BEGIN Raw data

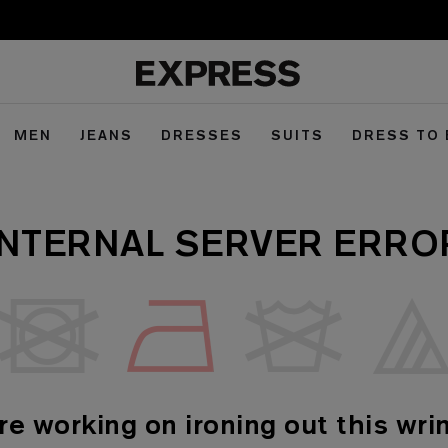
MEN
JEANS
DRESSES
SUITS
DRESS TO
INTERNAL SERVER ERRO
re working on ironing out this wrin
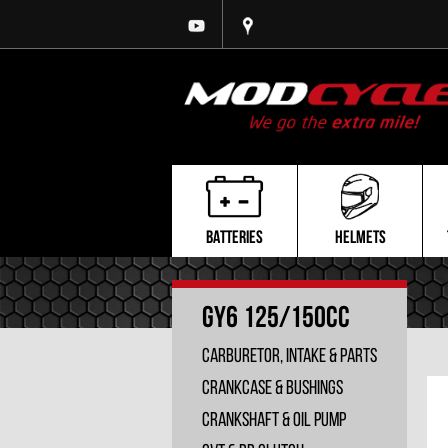
BATTERIES
HELMETS
GY6 125/150cc
Carburetor, Intake & Parts
Crankcase & Bushings
Crankshaft & Oil Pump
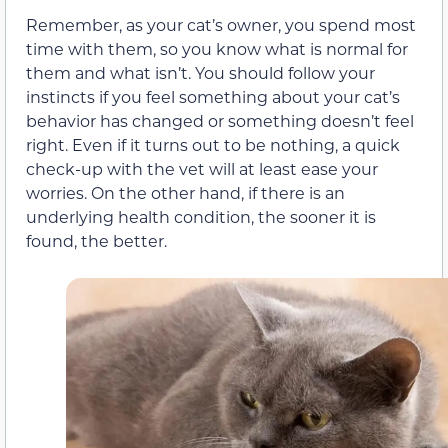
Remember, as your cat’s owner, you spend most
time with them, so you know what is normal for
them and what isn’t. You should follow your
instincts if you feel something about your cat’s
behavior has changed or something doesn’t feel
right. Even if it turns out to be nothing, a quick
check-up with the vet will at least ease your
worries. On the other hand, if there is an
underlying health condition, the sooner it is
found, the better.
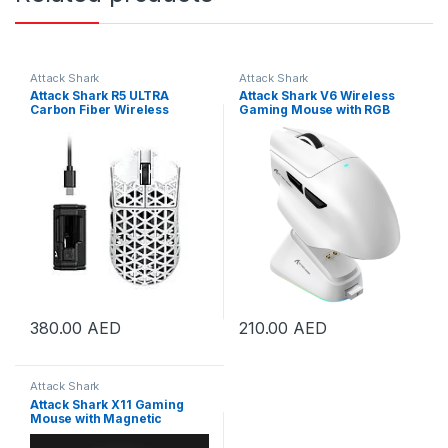
Attack Shark
Attack Shark
Attack Shark R5 ULTRA
Attack Shark V6 Wireless
Carbon Fiber Wireless
Gaming Mouse with RGB
42000 DPI 8K PAW3950MAX
Charging Dock, 25K DPI
Gaming Mouse White | R5-
PAW3311 Sensor, 1K Polling
Ultra White
Tri-Mode PC Mice,500mAh
Battery Cloud-Based AI
Driver for Win/Mac, White |
V6-White
380.00
AED
210.00
AED
Attack Shark
Attack Shark X11 Gaming
Mouse with Magnetic
Charging Dock, PixArt
PAW3311 Gaming Sensor,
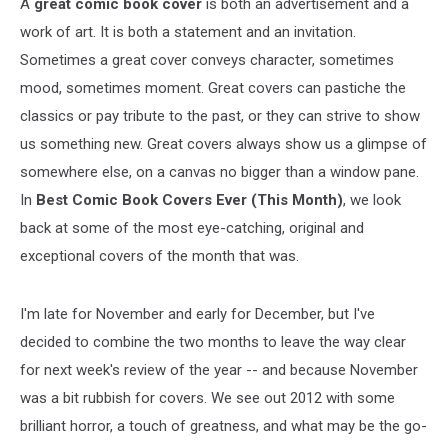
A
great comic book cover
is both an advertisement and a
work of art. It is both a statement and an invitation.
Sometimes a great cover conveys character, sometimes
mood, sometimes moment. Great covers can pastiche the
classics or pay tribute to the past, or they can strive to show
us something new. Great covers always show us a glimpse of
somewhere else, on a canvas no bigger than a window pane.
In
Best Comic Book Covers Ever (This Month)
, we look
back at some of the most eye-catching, original and
exceptional covers of the month that was.
I'm late for November and early for December, but I've
decided to combine the two months to leave the way clear
for next week's review of the year -- and because November
was a bit rubbish for covers. We see out 2012 with some
brilliant horror, a touch of greatness, and what may be the go-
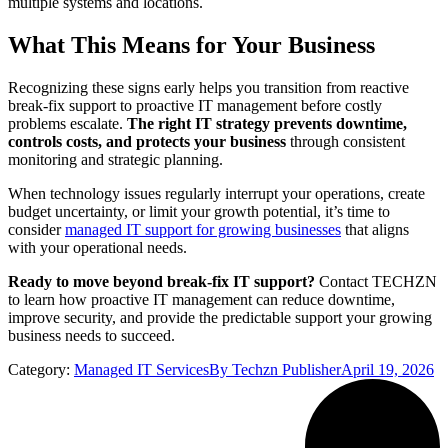
multiple systems and locations.
What This Means for Your Business
Recognizing these signs early helps you transition from reactive
break-fix support to proactive IT management before costly
problems escalate.
The right IT strategy prevents downtime,
controls costs, and protects your business
through consistent
monitoring and strategic planning.
When technology issues regularly interrupt your operations, create
budget uncertainty, or limit your growth potential, it’s time to
consider
managed IT support for growing businesses
that aligns
with your operational needs.
Ready to move beyond break-fix IT support?
Contact TECHZN
to learn how proactive IT management can reduce downtime,
improve security, and provide the predictable support your growing
business needs to succeed.
Category:
Managed IT Services
By
Techzn Publisher
April 19, 2026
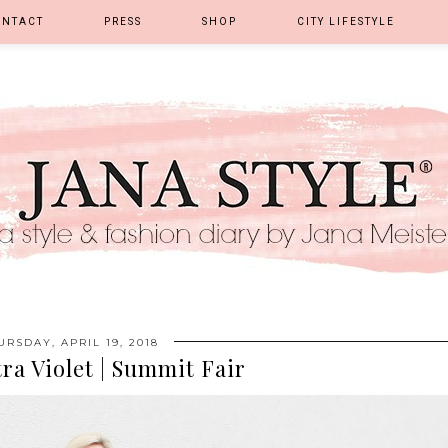
ONTACT
PRESS
SHOP
CITY LIFESTYLE
URSDAY, APRIL 19, 2018
ra Violet | Summit Fair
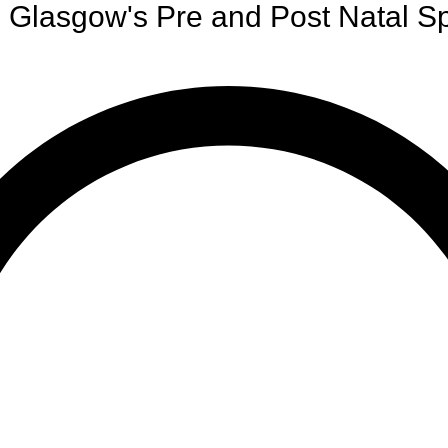
Glasgow's Pre and Post Natal Sp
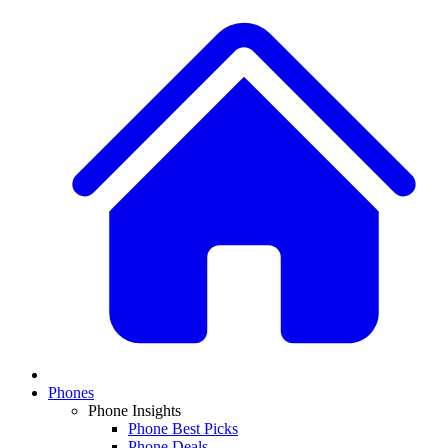
Phones
Phone Insights
Phone Best Picks
Phone Deals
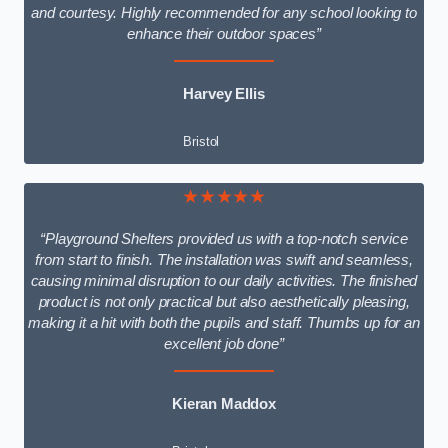
and courtesy. Highly recommended for any school looking to
enhance their outdoor spaces”
Harvey Ellis
Bristol
★★★★★
“Playground Shelters provided us with a top-notch service
from start to finish. The installation was swift and seamless,
causing minimal disruption to our daily activities. The finished
product is not only practical but also aesthetically pleasing,
making it a hit with both the pupils and staff. Thumbs up for an
excellent job done”
Kieran Maddox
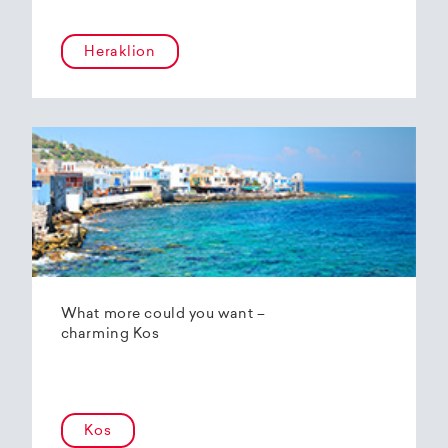
Heraklion
What more could you want –
charming Kos
Kos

END Raw data

▶ [Your task]
Please return the text from every one of the records above, line for line and unchanged, and leave out the picture placeholders.

▶ [Output of the task]
MEN
JEANS
DRESSES
SUITS
DRESS TO
INTERNAL SERVER ERRO
re working on ironing out this wrin
BATTERIES
HELMETS
GY6 125/150cc
Carburetor, Intake & Parts
Crankcase & Bushings
Crankshaft & Oil Pump
Remember, as your cat’s owner, you spend most
time with them, so you know what is normal for
them and what isn’t. You should follow your
instincts if you feel something about your cat’s
behavior has changed or something doesn’t feel
right. Even if it turns out to be nothing, a quick
check-up with the vet will at least ease your
worries. On the other hand, if there is an
underlying health condition, the sooner it is
found, the better.
Attack Shark
Attack Shark
Attack Shark R5 ULTRA
Attack Shark V6 Wireless
Carbon Fiber Wireless
Gaming Mouse with RGB
42000 DPI 8K PAW3950MAX
Charging Dock, 25K DPI
Gaming Mouse White | R5-
PAW3311 Sensor, 1K Polling
Ultra White
Tri-Mode PC Mice,500mAh
Battery Cloud-Based AI
Driver for Win/Mac, White |
V6-White
380.00
AED
210.00
AED
Attack Shark
Attack Shark X11 Gaming
Mouse with Magnetic
Charging Dock, PixArt
PAW3311 Gaming Sensor,
A
great comic book cover
is both an advertisement and a
work of art. It is both a statement and an invitation.
Sometimes a great cover conveys character, sometimes
mood, sometimes moment. Great covers can pastiche the
classics or pay tribute to the past, or they can strive to show
us something new. Great covers always show us a glimpse of
somewhere else, on a canvas no bigger than a window pane.
In
Best Comic Book Covers Ever (This Month)
, we look
back at some of the most eye-catching, original and
exceptional covers of the month that was.
I'm late for November and early for December, but I've
decided to combine the two months to leave the way clear
for next week's review of the year -- and because November
was a bit rubbish for covers. We see out 2012 with some
brilliant horror, a touch of greatness, and what may be the go-
multiple systems and locations.
What This Means for Your Business
Recognizing these signs early helps you transition from reactive
break-fix support to proactive IT management before costly
problems escalate.
The right IT strategy prevents downtime,
controls costs, and protects your business
through consistent
monitoring and strategic planning.
When technology issues regularly interrupt your operations, create
budget uncertainty, or limit your growth potential, it’s time to
consider
managed IT support for growing businesses
that aligns
with your operational needs.
Ready to move beyond break-fix IT support?
Contact TECHZN
to learn how proactive IT management can reduce downtime,
improve security, and provide the predictable support your growing
business needs to succeed.
Category:
Managed IT Services
By
Techzn Publisher
April 19, 2026
ONTACT
PRESS
SHOP
CITY LIFESTYLE
URSDAY, APRIL 19, 2018
ra Violet | Summit Fair
Glasgow's Pre and Post Natal Sp
Phones
Phone Insights
Phone Best Picks
Phone Deals
and courtesy. Highly recommended for any school looking to
enhance their outdoor spaces”
Harvey Ellis
Bristol
★★★★★
“Playground Shelters provided us with a top-notch service
from start to finish. The installation was swift and seamless,
causing minimal disruption to our daily activities. The finished
product is not only practical but also aesthetically pleasing,
making it a hit with both the pupils and staff. Thumbs up for an
excellent job done”
Kieran Maddox
Heraklion
What more could you want –
charming Kos
Kos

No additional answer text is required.